§ Descrição da tarefa: Prossiga o texto sobre o Egito e os atentados no Sinai, começando logo após a última frase apresentada.

§ Trecho citado:
As carnificinas cometidas por terroristas, provavelmente islâmicos, na região turística do Sinai em abril confirmam que o Egito, como a maioria dos países muçulmanos, caminha numa via estreita ladeada de precipícios. Esses países são espreitados pelo autoritarismo que degenera em tirania. E a democracia que são encorajados a aplicar abre as portas aos islâmicos radicais. O Egito é exemplar, pois reúne dois inconvenientes: autoritarismo e democracia.

Para alguns, a ação dos terroristas em Dahab é uma resposta à severidade do regime de Mubarak e a suas boas relações com o Ocidente.

Mubarak impõe a seu país um regime duro. No poder há 25 anos, colocou o Egito sob estado de emergência que pretende, aliás, prolongar com uma lei antiterrorista. O representante da Human Rights Watch no Cairo, Fadi Al-Qadi, pergunta: "Que diálogo de culturas se mantém em um regime que tortura e põe milhares na prisão?"

Segundo essa tese, o povo egípcio, esmagado pela miséria, a fome, a falta de todas as liberdades, enojado com esses turistas estrangeiros (e, sobretudo, israelenses) praticando mergulho enquanto os egípcios morrem de fome, constitui um terreno fértil para propagandas islâmicas e terroristas.

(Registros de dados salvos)
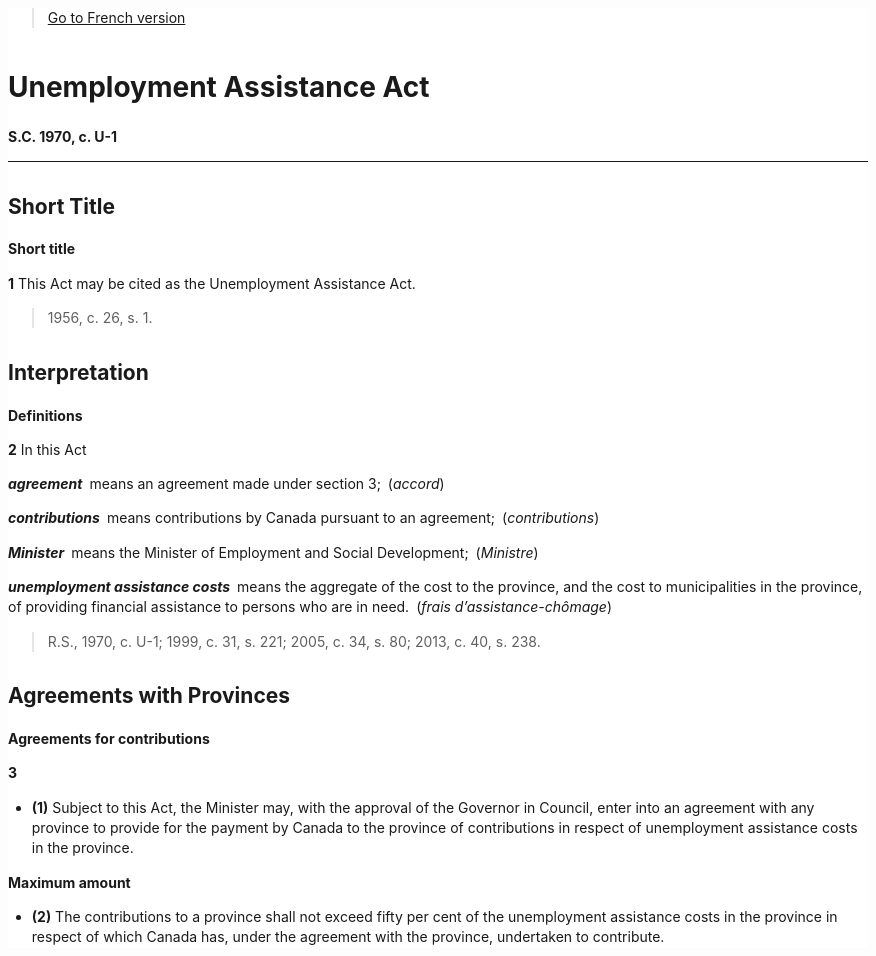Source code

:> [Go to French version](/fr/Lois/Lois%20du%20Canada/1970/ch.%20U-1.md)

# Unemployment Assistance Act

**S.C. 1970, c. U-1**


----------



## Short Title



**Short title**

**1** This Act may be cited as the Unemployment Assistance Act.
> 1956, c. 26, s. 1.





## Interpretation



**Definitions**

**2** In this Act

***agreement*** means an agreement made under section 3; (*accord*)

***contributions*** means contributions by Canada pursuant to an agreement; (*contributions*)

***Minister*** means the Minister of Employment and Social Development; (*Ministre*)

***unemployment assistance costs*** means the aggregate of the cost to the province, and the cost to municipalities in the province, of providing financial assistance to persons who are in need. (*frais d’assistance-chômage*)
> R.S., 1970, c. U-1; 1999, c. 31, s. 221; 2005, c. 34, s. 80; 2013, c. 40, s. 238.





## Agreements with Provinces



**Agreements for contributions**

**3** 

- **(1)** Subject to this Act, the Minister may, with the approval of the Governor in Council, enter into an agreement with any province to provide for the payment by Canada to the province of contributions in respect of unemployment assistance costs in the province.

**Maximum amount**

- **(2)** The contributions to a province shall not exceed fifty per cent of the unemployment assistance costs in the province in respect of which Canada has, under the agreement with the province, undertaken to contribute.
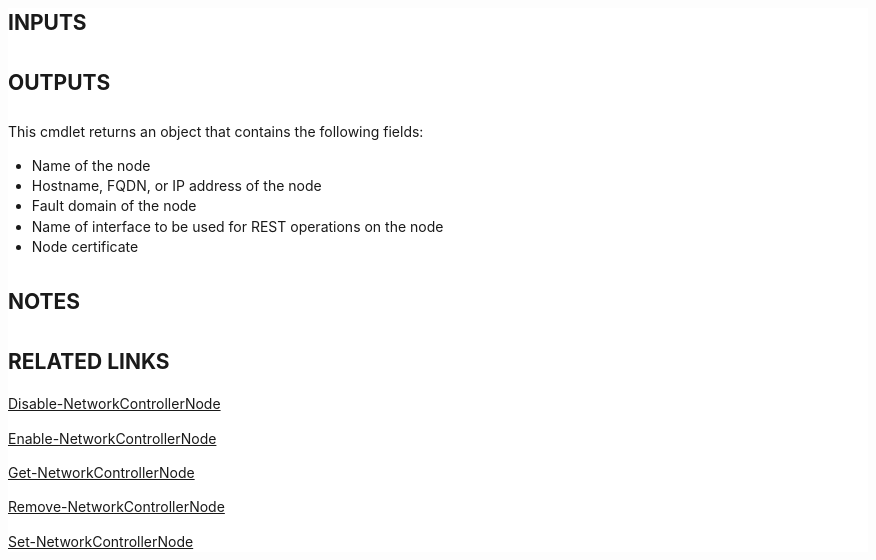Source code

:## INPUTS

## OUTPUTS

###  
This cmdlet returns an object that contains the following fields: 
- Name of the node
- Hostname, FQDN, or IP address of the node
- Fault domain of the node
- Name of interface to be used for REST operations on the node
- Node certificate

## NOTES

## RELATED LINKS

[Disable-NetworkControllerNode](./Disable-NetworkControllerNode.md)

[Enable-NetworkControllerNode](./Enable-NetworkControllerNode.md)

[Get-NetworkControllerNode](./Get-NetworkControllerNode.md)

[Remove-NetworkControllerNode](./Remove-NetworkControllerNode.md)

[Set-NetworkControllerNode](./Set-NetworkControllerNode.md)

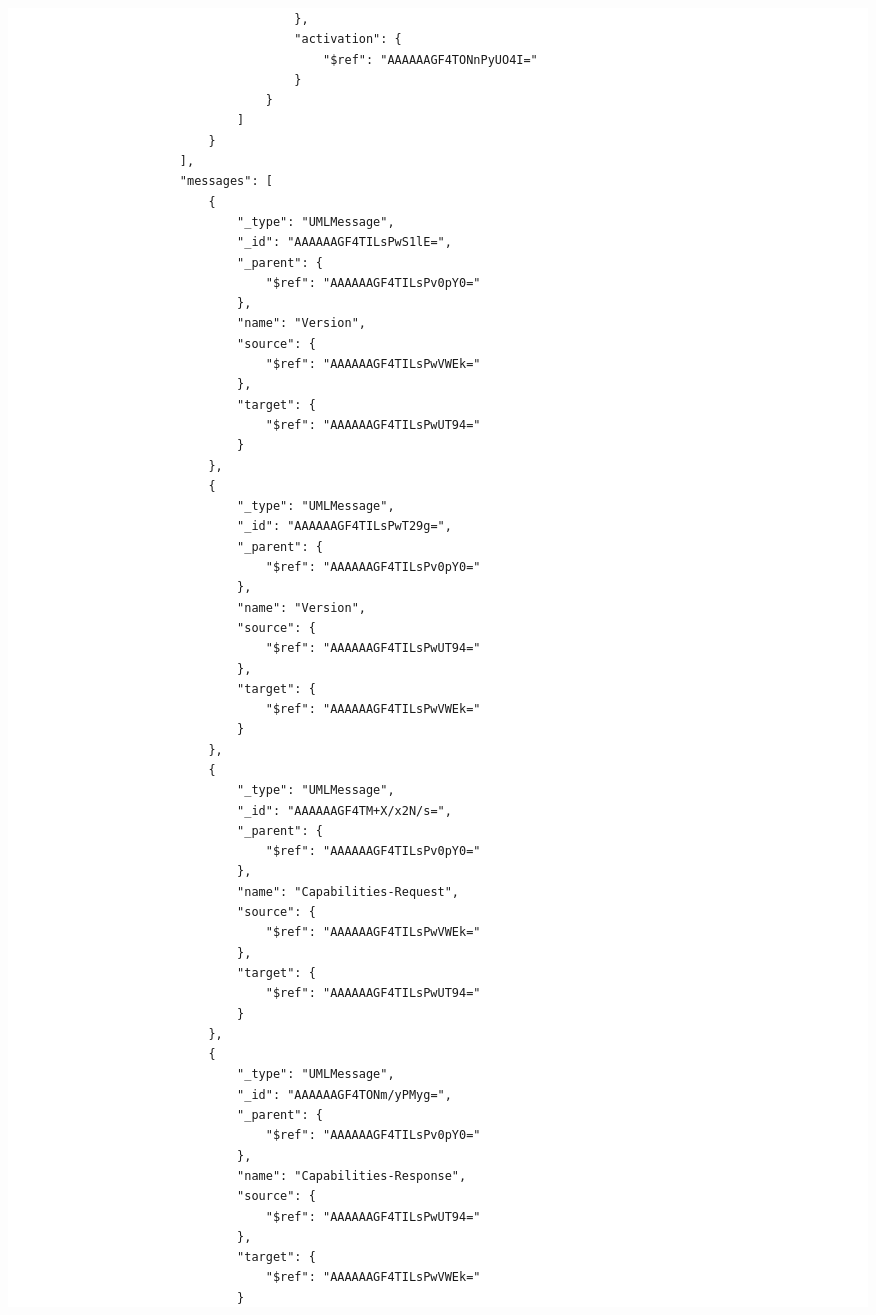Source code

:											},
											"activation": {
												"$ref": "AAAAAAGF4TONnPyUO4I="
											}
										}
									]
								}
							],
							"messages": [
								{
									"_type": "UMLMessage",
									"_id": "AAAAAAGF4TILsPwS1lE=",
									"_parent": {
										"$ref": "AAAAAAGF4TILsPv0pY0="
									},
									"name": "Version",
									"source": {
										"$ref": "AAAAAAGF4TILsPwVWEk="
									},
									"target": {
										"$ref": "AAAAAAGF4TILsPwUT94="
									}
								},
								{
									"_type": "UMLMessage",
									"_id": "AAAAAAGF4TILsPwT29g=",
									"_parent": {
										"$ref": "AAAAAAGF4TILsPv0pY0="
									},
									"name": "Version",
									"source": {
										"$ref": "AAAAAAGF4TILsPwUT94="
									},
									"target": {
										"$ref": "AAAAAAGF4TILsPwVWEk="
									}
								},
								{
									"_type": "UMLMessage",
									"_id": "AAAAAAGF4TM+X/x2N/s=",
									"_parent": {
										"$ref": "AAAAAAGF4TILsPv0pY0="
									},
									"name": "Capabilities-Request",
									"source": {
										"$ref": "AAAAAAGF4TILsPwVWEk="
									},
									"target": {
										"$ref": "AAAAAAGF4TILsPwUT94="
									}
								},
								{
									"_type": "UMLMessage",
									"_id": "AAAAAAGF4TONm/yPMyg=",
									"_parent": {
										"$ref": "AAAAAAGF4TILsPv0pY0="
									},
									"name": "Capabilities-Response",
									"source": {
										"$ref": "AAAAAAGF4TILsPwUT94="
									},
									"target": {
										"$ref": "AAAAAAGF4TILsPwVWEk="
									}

§ Resultado do exercício:
Essa análise se justifica mas precisa ser completada. O mesmo Mubarak que controla o país abriu, recentemente, seu Egito a eleições relativamente livres. Ele respondia à obsessão americana pela qual, desde 2001, a única opção contra o islamismo radical e o terror é a conversão dos regimes despóticos em democracias.

É preciso reconhecer que a cruzada dos EUA em favor da democracia teve sucesso em quatro anos. Afeganistão, Egito, Palestina e Iraque organizaram eleições livres: a democracia se desfraldou sobre regiões antes privadas dela.

Essa vitória é inquietante: esse atentado nos lembra que a injeção de democracia pode gerar desastres. Olhando as zonas onde a "democracia" foi imposta, não foi a paz, as "luzes", a tolerância que se beneficiaram, mas esta variedade de tirania que é o islamismo radical.

Na Palestina, eleições livres foram realizadas em 25 de janeiro, com triunfo do Hamas, organização terrorista que jurou varrer Israel do mapa. Na Turquia, o Saadet, partido islâmico nada moderado, tem 60 das 546 cadeiras. No Irã, após eleições livres, o Parlamento acolheu 190 radicais para as 290 cadeiras. No Iraque, das 275 cadeiras, 203 foram para radicais.

A lição é espetacular: o radicalismo se aproveitou da "democratização". Passar do despotismo à democracia é um percurso escarpado e perigoso.

Eis o resumo do processo: o regime despótico esmaga a oposição laica, de esquerda ou direita. Só o radicalismo religioso resiste, pois se alimenta de valores enraizados, sobretudo, nos mais pobres. Os radicais são eficazes no oferecimento de benefícios sociais. Quando um país, sob pressão ocidental, convoca eleições, esses islâmicos avançam significativamente.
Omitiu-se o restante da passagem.